Implications of the decentralized system

In a blockchain, the computers involved in the system provide for the security and integrity of the database, which means the system doesn’t need any external trusted third party to maintain the database. This makes blockchain attractive for trading exchanges.

However, this is also what poses potential stumbling blocks in the path of success pertaining to this technology. For instance, it’s believed that the computing power required for processing bitcoins is equivalent to that needed by the 500 fastest supercomputers of the world combined. That is about as much power as needed to power most peoples’ flat screens that scale their entire living room wall!

Though near real-time confirmation of transactions was always touted as a key feature of blockchains, it was recently observed that it took close to 30 minutes for some bitcoin transactions to be confirmed as included in the blockchain. So, as transactions volume scales up, the decentralized nature of blockchains could pose challenges.

Public and private blockchains

Yes, there are public and private blockchains. These operate in a fairly similar way. A public blockchain is essentially open to all; just like the bitcoin ecosystem is available for any person to join. Because there is no immediate control over participant entry, the size of the blockchain quickly expands, and hence, verification of transactions becomes difficult.

On the other hand, private blockchains are controlled by private entities. These entities could implement their own rules to decide who gets to participate in the blockchain. Because the number of participants is restricted, the transactions are quicker.

There’s another third possibility — a consortium blockchain. In such a blockchain, a single entity doesn’t get full control of the blockchain. Predetermined nodes get to participate, ideally belonging to different entities of the consortium, with each having a transparent view of the database, without any single entity having complete control of the system.

Smart contracts

Smart contracts is a term that you’re very likely to hear a lot of in the times to come. This is an advanced blockchain application that ensures the execution of pre-agreed transactions when the prerequisites of the transaction are met.

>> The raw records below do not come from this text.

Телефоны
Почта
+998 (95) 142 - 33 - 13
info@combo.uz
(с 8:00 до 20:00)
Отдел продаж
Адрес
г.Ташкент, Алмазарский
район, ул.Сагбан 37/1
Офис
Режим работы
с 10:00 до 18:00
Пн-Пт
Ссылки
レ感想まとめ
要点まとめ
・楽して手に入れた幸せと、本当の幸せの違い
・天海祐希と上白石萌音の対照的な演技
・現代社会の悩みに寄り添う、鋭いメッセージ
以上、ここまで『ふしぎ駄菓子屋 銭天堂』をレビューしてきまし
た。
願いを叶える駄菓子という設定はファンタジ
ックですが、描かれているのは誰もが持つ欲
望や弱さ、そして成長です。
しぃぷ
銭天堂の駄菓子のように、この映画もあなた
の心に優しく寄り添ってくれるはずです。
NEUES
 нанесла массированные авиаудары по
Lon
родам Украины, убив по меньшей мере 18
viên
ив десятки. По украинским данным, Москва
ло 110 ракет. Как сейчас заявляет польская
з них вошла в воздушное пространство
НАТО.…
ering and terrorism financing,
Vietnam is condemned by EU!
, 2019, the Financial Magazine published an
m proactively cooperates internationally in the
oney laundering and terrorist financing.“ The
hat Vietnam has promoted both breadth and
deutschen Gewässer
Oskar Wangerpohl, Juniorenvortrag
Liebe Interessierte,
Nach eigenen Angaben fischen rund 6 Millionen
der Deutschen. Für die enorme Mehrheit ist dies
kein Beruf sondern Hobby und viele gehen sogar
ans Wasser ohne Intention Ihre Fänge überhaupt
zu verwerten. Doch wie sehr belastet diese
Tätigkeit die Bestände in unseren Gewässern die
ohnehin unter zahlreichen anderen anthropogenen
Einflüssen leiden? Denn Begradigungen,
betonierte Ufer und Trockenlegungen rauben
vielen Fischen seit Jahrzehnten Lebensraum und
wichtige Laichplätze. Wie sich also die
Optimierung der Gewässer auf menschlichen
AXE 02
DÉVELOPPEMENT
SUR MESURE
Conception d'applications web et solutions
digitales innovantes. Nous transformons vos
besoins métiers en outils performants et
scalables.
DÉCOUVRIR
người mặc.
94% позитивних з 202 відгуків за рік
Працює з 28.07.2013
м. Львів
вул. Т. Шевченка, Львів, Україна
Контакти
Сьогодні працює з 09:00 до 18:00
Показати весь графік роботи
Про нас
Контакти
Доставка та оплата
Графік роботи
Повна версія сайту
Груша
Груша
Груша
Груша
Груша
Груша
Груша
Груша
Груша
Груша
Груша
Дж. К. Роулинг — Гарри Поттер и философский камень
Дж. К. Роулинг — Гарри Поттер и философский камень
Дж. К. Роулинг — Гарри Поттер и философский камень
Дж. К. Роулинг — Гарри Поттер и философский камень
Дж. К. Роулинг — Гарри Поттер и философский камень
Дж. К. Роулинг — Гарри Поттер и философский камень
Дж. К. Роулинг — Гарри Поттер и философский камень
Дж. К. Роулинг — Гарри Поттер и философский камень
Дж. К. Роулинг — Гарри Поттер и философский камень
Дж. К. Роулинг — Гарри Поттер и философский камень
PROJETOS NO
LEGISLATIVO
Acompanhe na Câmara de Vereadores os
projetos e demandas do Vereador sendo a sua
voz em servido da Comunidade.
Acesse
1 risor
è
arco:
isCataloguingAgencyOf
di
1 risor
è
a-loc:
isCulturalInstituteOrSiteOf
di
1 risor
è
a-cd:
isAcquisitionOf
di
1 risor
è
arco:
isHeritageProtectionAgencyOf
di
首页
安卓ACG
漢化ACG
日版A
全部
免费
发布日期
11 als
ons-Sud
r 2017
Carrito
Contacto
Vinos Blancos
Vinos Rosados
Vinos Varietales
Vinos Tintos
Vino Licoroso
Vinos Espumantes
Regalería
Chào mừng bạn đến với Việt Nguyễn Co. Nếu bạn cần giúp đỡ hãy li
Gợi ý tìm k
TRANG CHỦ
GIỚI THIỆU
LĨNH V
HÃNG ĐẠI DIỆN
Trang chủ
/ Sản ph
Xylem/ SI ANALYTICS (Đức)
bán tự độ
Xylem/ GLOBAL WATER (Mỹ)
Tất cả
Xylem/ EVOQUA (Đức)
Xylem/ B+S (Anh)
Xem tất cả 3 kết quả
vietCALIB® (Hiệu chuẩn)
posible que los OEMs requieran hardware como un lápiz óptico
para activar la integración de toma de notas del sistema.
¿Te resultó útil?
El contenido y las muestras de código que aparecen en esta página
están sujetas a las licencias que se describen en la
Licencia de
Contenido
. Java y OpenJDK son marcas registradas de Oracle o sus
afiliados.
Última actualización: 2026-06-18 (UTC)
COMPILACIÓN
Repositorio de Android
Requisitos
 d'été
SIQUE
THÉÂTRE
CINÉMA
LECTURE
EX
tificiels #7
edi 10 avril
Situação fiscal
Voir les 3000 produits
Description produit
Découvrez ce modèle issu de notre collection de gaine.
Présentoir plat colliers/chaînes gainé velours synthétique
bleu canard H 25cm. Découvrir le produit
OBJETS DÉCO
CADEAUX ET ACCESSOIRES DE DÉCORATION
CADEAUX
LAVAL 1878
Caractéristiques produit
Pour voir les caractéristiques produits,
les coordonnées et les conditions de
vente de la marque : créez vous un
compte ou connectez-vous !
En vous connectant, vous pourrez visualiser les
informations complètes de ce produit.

This protocol can initiate automatic execution of actions once the contract terms are finalized. A simple example of this is: When a freelancer delivers the agreed work, the payment is automatically initiated from the other side.

A game changer

Blockchain technology has all the ingredients of turning into a game changer for many industries. This makes it imperative for IT leaders to fully understand the basics of the technology, as well as its potential applications, and that’s what this blockchain primer has been all about.